@Demographer wrote:
1-Sorry I'm not sure what do you mean exactly by "You can set the parameter estimates of the LOGISTIC procedure as the starting values of the GLIMMIX procedure." Do you mean that if the intercepts of the model without covariate are for 0.5 0.2 0.3, I should use parms (0.5) (0.2) (0.3)?
Yes, that is what I mean. You can also additionally set the starting values of other parameters (e.g., regression coefficients of the variables in the model other than the intercept) as the estimates obtained from the previous LOGISTIC procedure call.
@Demographer wrote:
2-4 categories
occ_reduced
Frequency
Percent
Cumulative Frequency
Cumulative Percent
HIGH
467666
36.55
467666
36.55
LOW
107108
8.37
574774
44.92
MED
601957
47.05
1176731
91.97
UNEM
102782
8.03
1279513
100.00
In fixed effects logistic regression models, when one category of a categorical indepenent variable has too few observations or even zero observation, complete or quasi-complete separation can result, which means that the maximum likelihood estimator does not exist. When running SAS programs, this may be exemplified by failure of convergence. I could not remember if the same applies to the dependent variable as well and am also not that sure if such phenomena can be directly carried over to mixed effects model. But I saw that the second and fourth category of the dependent variable in your model both contain less than 10% of the entire observations in the dataset. Given that your log mentioned plenty of amount of removal of observations in model building process, it might be the case that too few observations whose dependent variable fall into the second and fourth category are eventually utilized. You can verify my conjecture on your own.

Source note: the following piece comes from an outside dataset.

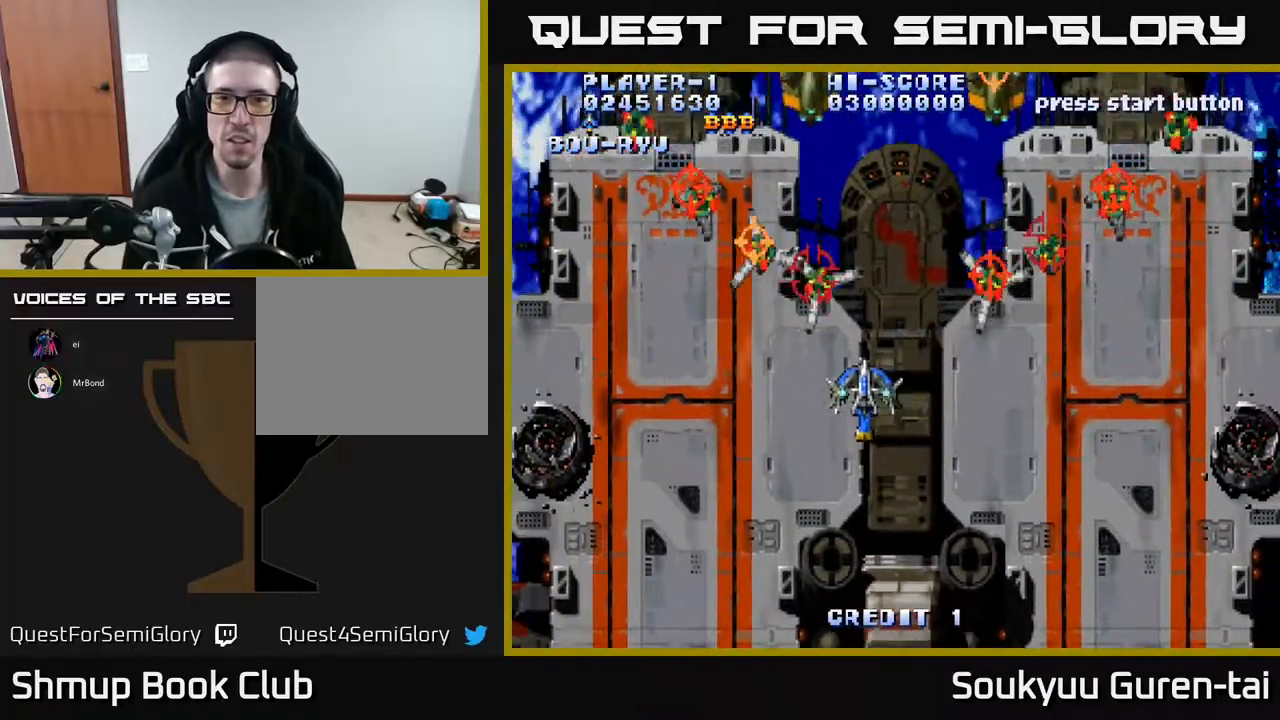
{"buttons": ["A", "DPAD_RIGHT"], "events": [[67, "DPAD_UP", "up"], [83, "DPAD_DOWN", "down"], [83, "DPAD_LEFT", "up"], [117, "A", "up"], [117, "DPAD_RIGHT", "down"], [167, "A", "down"], [417, "DPAD_DOWN", "up"]]}
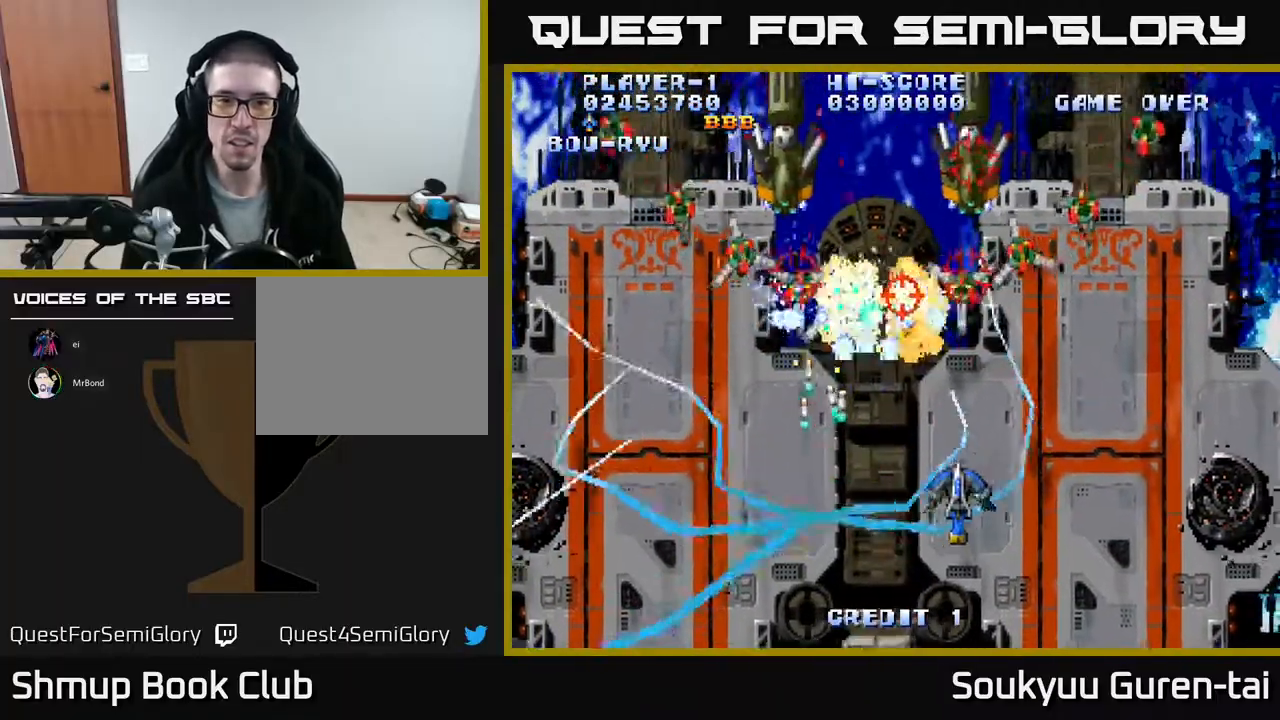
{"buttons": ["A", "DPAD_UP", "DPAD_LEFT"], "events": [[283, "DPAD_RIGHT", "up"], [333, "DPAD_LEFT", "down"], [500, "DPAD_UP", "down"]]}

So, if probable, you may try to combine the second and fourth category and build the model again. If that still does not work or combining categories is not permitted, look through the independent variables to see if variables with categories having little or zero data points exist. If that still does not work, look through the independent variables to see if any continuous ones exist. If so, you might try categorizing them (e.g., transform the continuous variable of age into elderly vs. not elderly). If that still does not work... then I am sorry that I have no idea how to tackle this problem in this case.